## Request
Could you show all lines in the entries below that contain the string "bisa"?

## Task input
══════════════════════════════
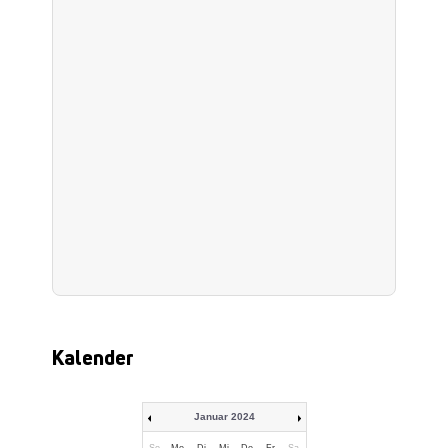
Kalender
Januar 2024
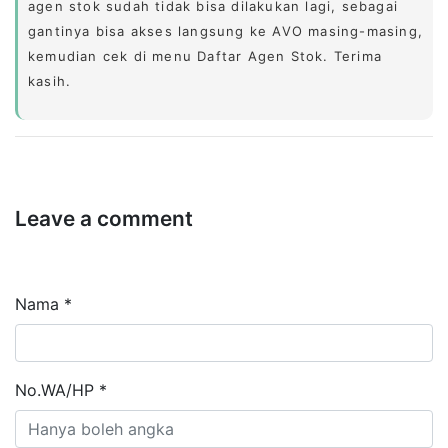
agen stok sudah tidak bisa dilakukan lagi, sebagai
gantinya bisa akses langsung ke AVO masing-masing,
kemudian cek di menu Daftar Agen Stok. Terima
kasih.
Leave a comment
Nama *
No.WA/HP *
══════════════════════════════
## Exercise response
agen stok sudah tidak bisa dilakukan lagi, sebagai
gantinya bisa akses langsung ke AVO masing-masing,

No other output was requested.